Rigorous selection ensured that only the ripest, fullest and premium quality fruit enters the tanks. Selection starts with the vines, removing any secondary fruit in some of the plots triggered by April frosts, and continues as the fruit is received at the winery, using high-performance selection, by optical sorting at Château Belgrave, Reysson, le Boscq and La Garde, and meticulous sorting by machine at Château Rahoul, Ricaud and Pey La Tour.


In such a technical year, where the intervention of the growers and winemaker makes all the difference, vigilance in the winery also plays an important role. “Winemaking is tailored to each individual vineyard block to allow the potential to really shine, and promote silky, concentrated and elegant fruit” explains Frederic Bonnaffous.

Cold pre-fermentation maceration, such is the practice at Chateau Belgrave and La Garde, allow us to work with precision.

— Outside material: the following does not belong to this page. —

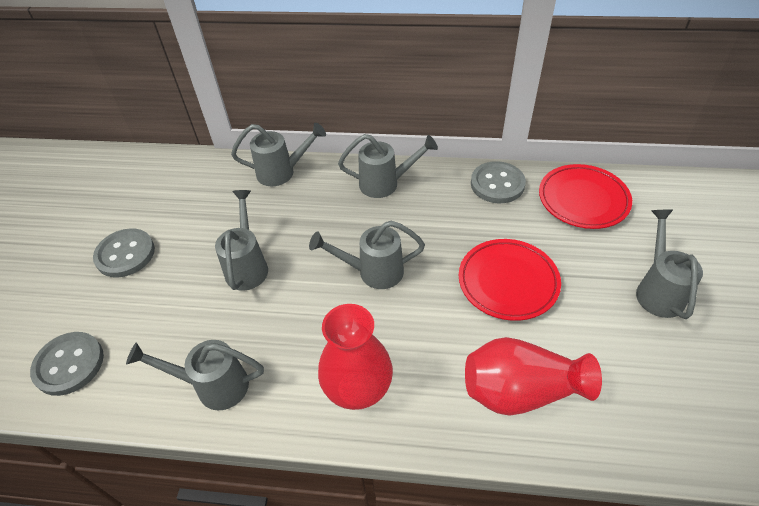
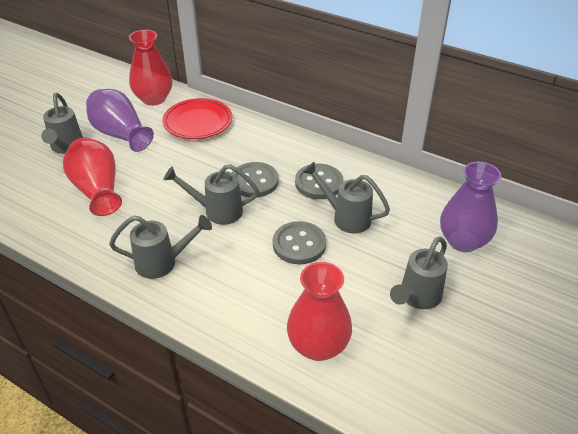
grey watering can: [126,340,264,410] [215,190,268,291] [231,123,326,186] [309,221,425,289] [338,134,438,198] [636,210,703,319] = 6 -> [41,93,83,154] [109,215,212,279] [164,164,259,225] [302,162,390,233] [390,237,448,309] = 5
purple vase: none = 0 -> [86,89,154,152] [440,162,501,252] = 2
red plate: [459,239,561,321] [539,164,632,229] = 2 -> [162,98,232,139] = 1
red vase: [318,304,393,410] [465,337,602,416] = 2 -> [63,137,122,216] [129,30,172,106] [287,262,352,361] = 3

Careful plunging and pumping over the cap at the start of fermentation complement the diffusion of quality tannins and anthocyanins. The length of post-fermentation maceration varies according to the profile of each cuve.

Fermentation of the reds is now complete. Racking the first wines began 9th October and is set to continue, again with this piecemeal approach, until the end of October.

“To date the Merlots are fruity, silky and full-flavoured, with deep colour and concentrated tannins. Certain parcels from the clay and clay-limestone soils are already revealing remarkable quality.”

“The rich, velvety Cabernet Sauvignon, some of which are still undergoing post-fermentation maceration, are on the whole very promising.”

With malolactic only just underway, it is too soon to draw any conclusions. However, while volumes are down in some of our estates affected by frost, we can already confirm that the quality is good, if not very good thus far.

2017 is turning out to be a vintage full of surprises.